Mass import sentences into Sentence Collector


(Michal Stanke) #1


For @MekliCZ has been running a custom sentence collector tool on to gather some data in Czech. Would it be possible to mass import these sentences into the new collector tool, so people can start reviewing them? What format would be suitable the best? Or should we just dump them and upload via the form?


(Rubén Martín) #2

I know people have been able to c&p a few thousand of sentences, just note that it takes a few to upload all of them.

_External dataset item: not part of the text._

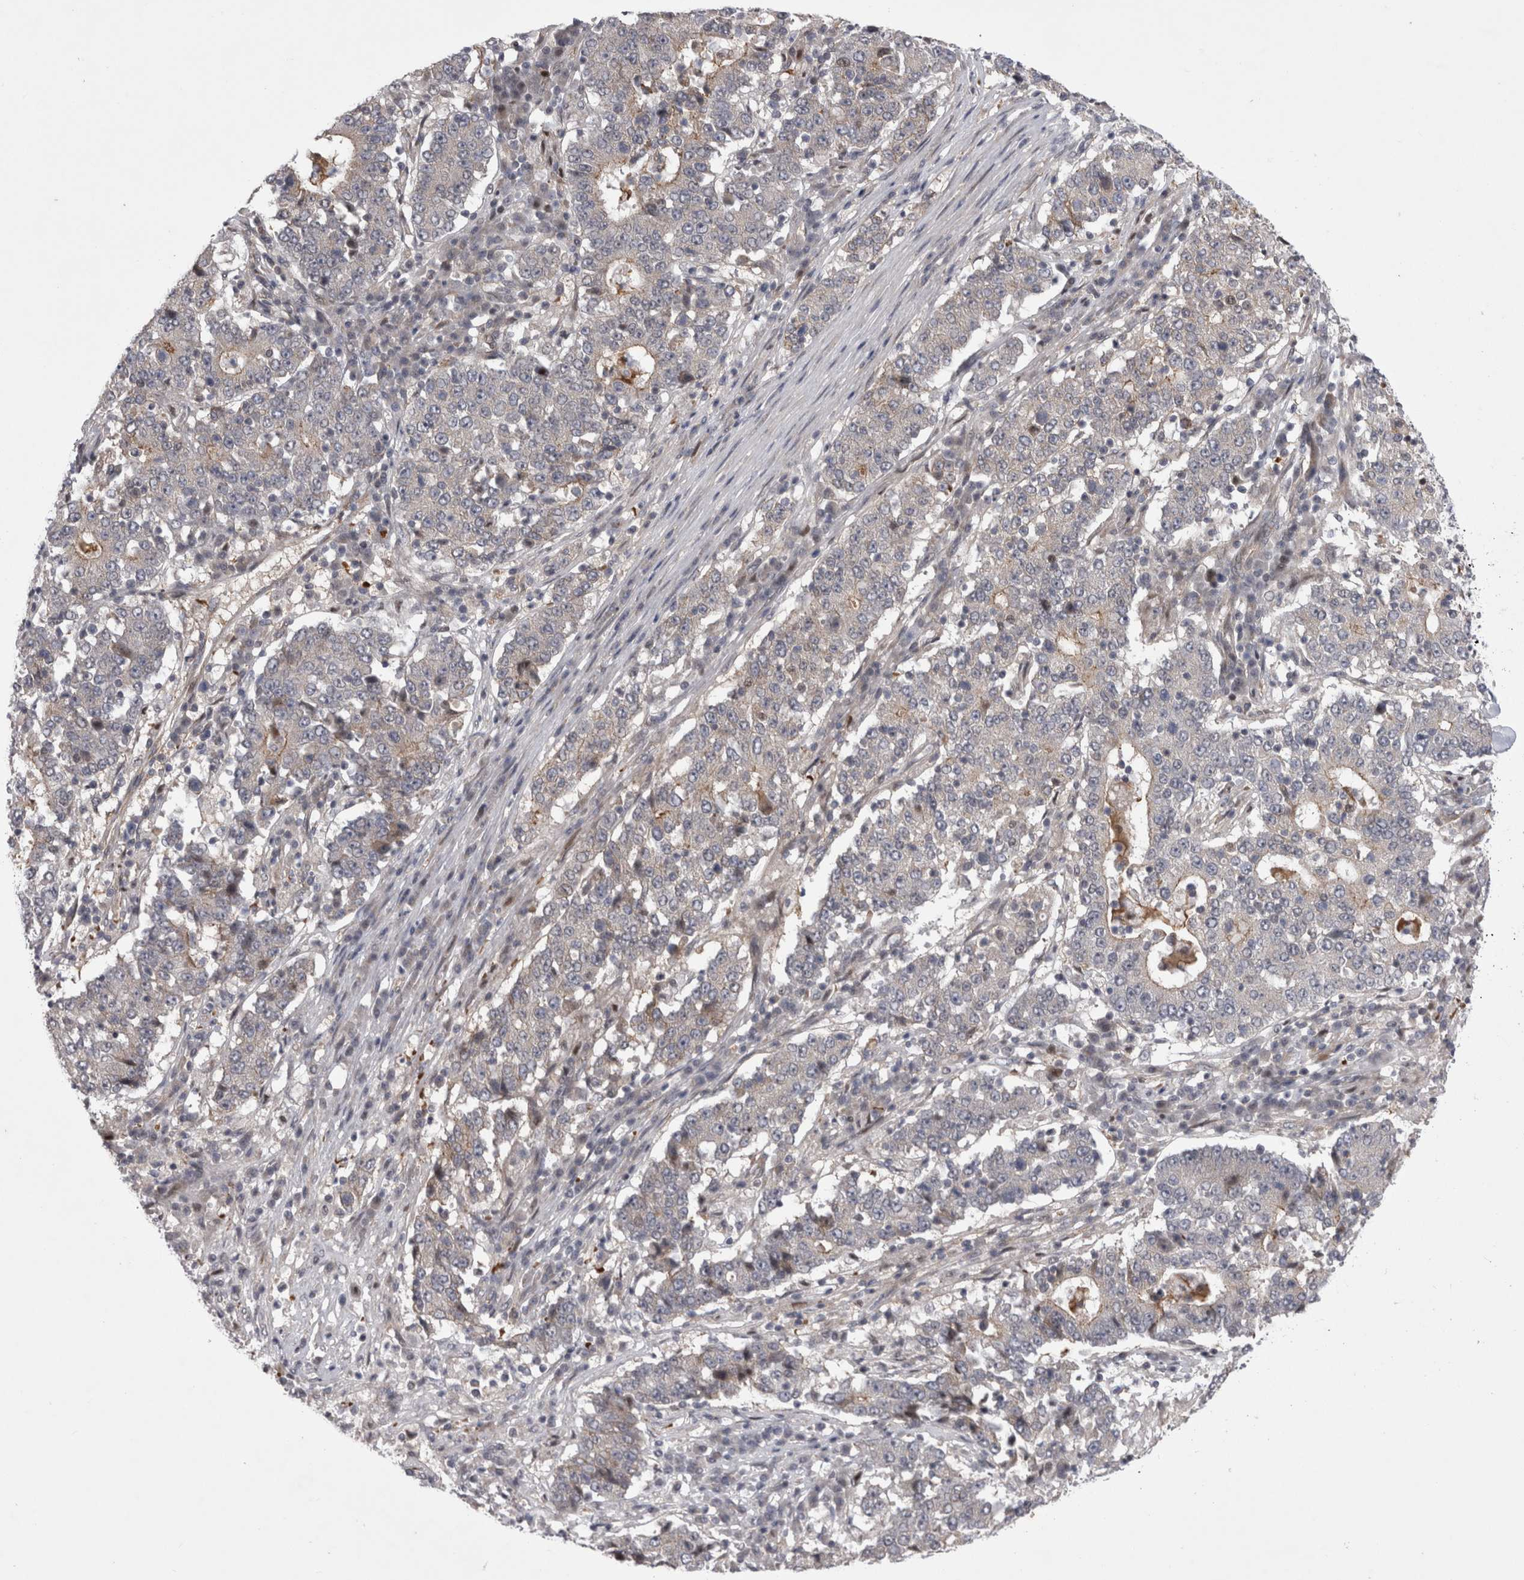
{"staining": {"intensity": "negative", "quantity": "none", "location": "none"}, "tissue": "stomach cancer", "cell_type": "Tumor cells", "image_type": "cancer", "snomed": [{"axis": "morphology", "description": "Adenocarcinoma, NOS"}, {"axis": "topography", "description": "Stomach"}], "caption": "A high-resolution image shows immunohistochemistry staining of stomach cancer (adenocarcinoma), which exhibits no significant positivity in tumor cells. The staining was performed using DAB (3,3'-diaminobenzidine) to visualize the protein expression in brown, while the nuclei were stained in blue with hematoxylin (Magnification: 20x).", "gene": "NENF", "patient": {"sex": "male", "age": 59}}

How many do you have? Pasting blocks of 2k should be safe.

(Michal Vašíček) #3

Hey, is it possible to send you sentences we already approved (so we can bypass approval in this tool)? We have ~2.5k approved sentences and ~4k to be triaged.

(Rubén Martín) #4


We changed the process to ensure quality back in December, we want all sentences to go through the tool. I hope you understand.


(Michal Stanke) #6

Hi @nukeador.

@MekliCZ has uploaded all sentences from we collected and reviewed in the past using our own tool. What is the exact flow for a sentence to get ready for Common Voice? I have noticed two states mentioned in the collector UI - reviewed and validated, what is the difference between them?

(Rubén Martín) #7

Sentences added to the tool need to be reviewed by other users, once they got enough positive votes they are validated.

We export all new validated sentences to the main site each few days.